Para Gabriel Landi, professor de física da USP, o que a física quântica pode oferecer aos coaches e terapeutas são apenas analogias. E a contribuição para por aí. "Um salto quântico é permitido para uma partícula elementar. Ele não ocorre para um objeto macroscópico no nosso mundo ou em nossa vida sentimental. Não acho que haja nada de errado com analogias. São ótimas, na verdade. O problema está em tentar dar embasamento científico para elas. Isso é errado", diz.

Cair no vão

Os físicos ouvidos pelo TAB reforçam que as interpretações extrapolam os limites das evidências experimentais.

Não ter controle sobre a nossa vida é mesmo incômodo.
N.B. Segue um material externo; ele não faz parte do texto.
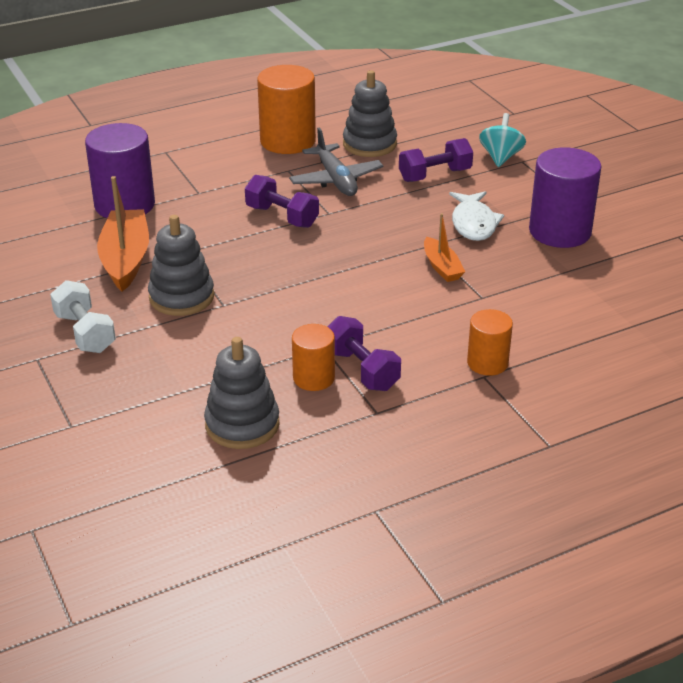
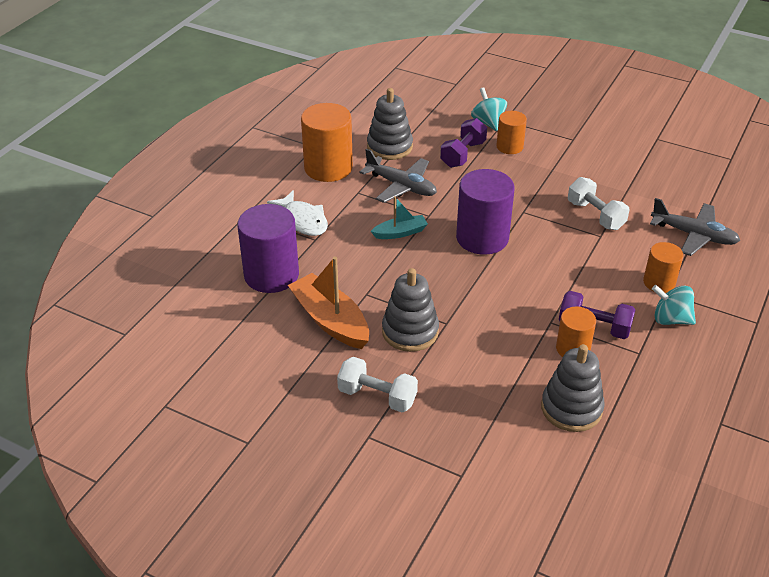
camera: 35 degrees left, 5 degrees up
purple dumbbell [245,175,319,228] -> turquoise boat [371,196,428,239]
orange boat [424,213,465,282] -> none
white fish [449,191,504,241] -> white fish moved to [267,190,328,236]
purple cylinder [529,147,602,248] -> purple cylinder moved to [456,169,515,255]
none -> orange cylinder [496,111,527,154]
none -> white dumbbell [568,177,630,230]
none -> grey plane [650,198,740,256]
none -> turquoise spinning top [652,285,696,325]

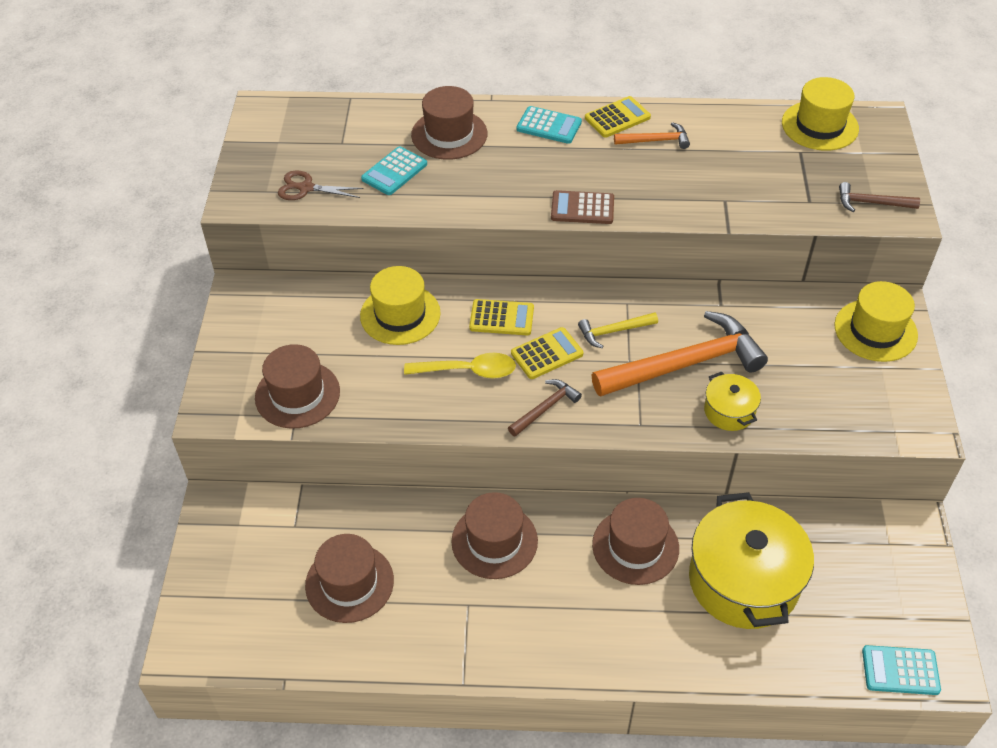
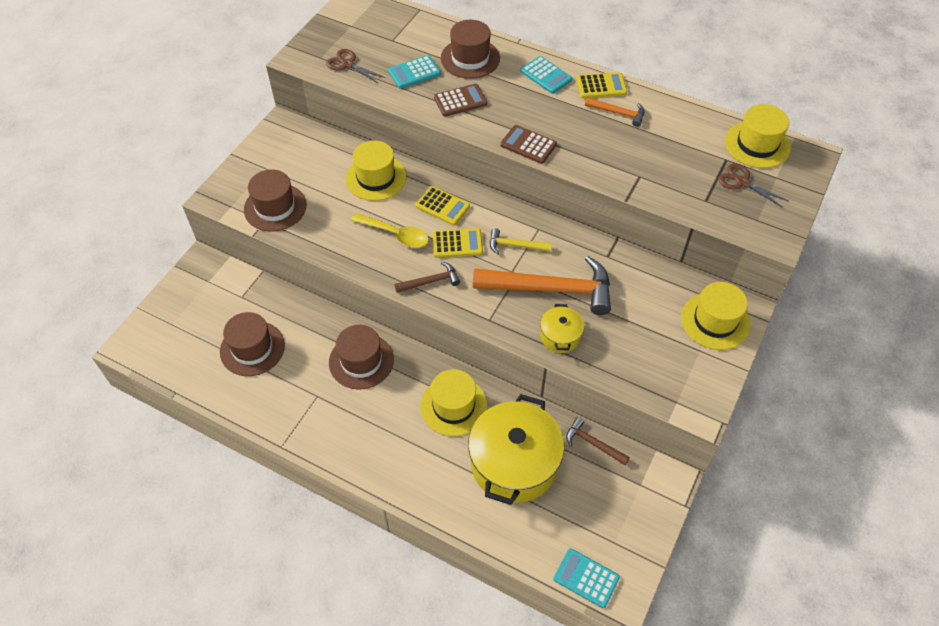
camera: 25 degrees right, 5 degrees up
brown hat [592,498,679,585] -> yellow hat [420,369,487,436]
brown hammer [839,182,920,212] -> brown hammer moved to [566,417,630,465]
none -> brown calculator [434,84,487,117]
none -> brown scissors [718,163,789,208]

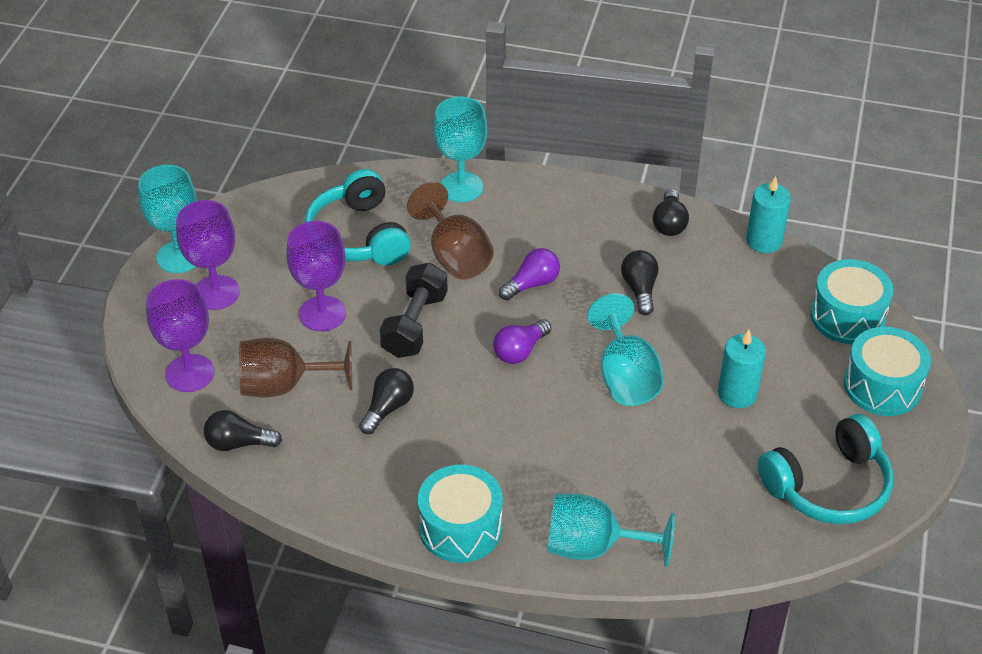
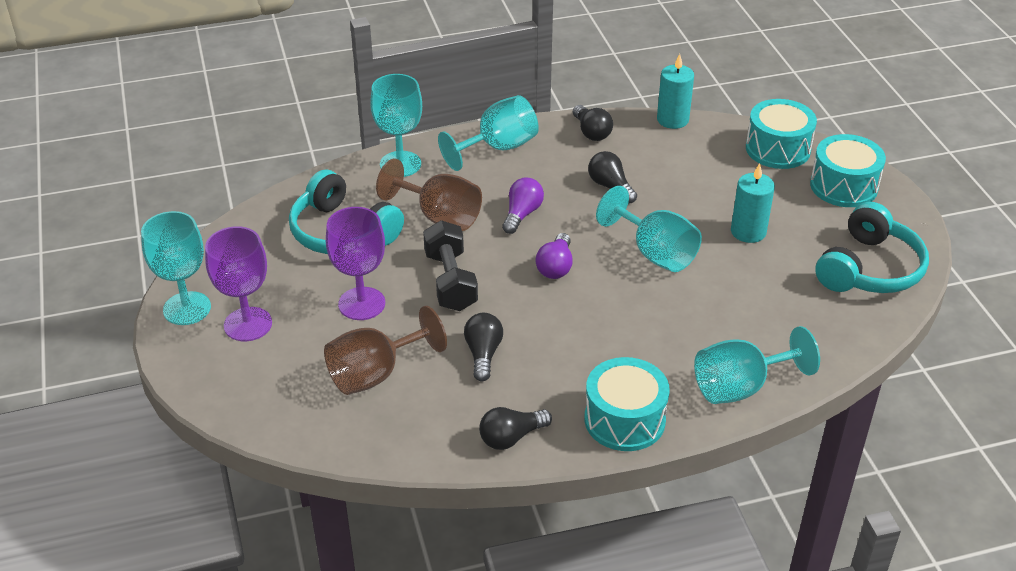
camera: 30 degrees left, 5 degrees down
purple goblet [146,279,215,392] -> none
black light bulb [204,410,282,451] -> black light bulb moved to [479,407,552,450]
none -> turquoise goblet [438,95,539,171]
A ideia de que a consciência influencia o mundo físico parece reconfortante para quem busca alcançar um objetivo ("pense positivo porque você atrairá o que você quer") ou para quem falhou e quer de alguma forma se consolar ("você não conseguiu porque tem muita inveja em cima de você e isso atrai energia ruim"). "Mas, infelizmente, os conceitos que se aplicam ao mundo dos átomos não podem simplesmente ser estendidos para a vida como a conhecemos", afirma o físico Marcelo Yamashita.

"É fácil criticar e chamar os cientistas de materialistas, mas quem faz a crítica esquece que não negamos a existência da energia. Lidamos com ela o tempo todo, mas de forma muito diferente. Enquanto o místico faz uma afirmação do tipo 'tudo é energia', como se fosse um mantra que justifique ideias vagas que não podem ser checadas, cientistas são muito mais cuidadosos: buscam aplicações precisas para o termo, de modo que as previsões geradas pela afirmação possam ser verificadas experimentalmente", observa o físico Marcelo Schappo.

A física Isadora Migliori afirma que há pesquisas sendo conduzidas a partir de paradigmas oriundos da física quântica. Mas, ressalta, esta é também uma área repleta de desinformação. "Há pseudociência nessa área? Sim. Há pessoas que se aproveitam dessa onda de conhecimento e novas pesquisas para tomar aquilo como uma verdade absoluta? Sim. Hoje se junta tudo no mesmo balaio, todo mundo se diz quântico e a física quântica é invocada para todos os males."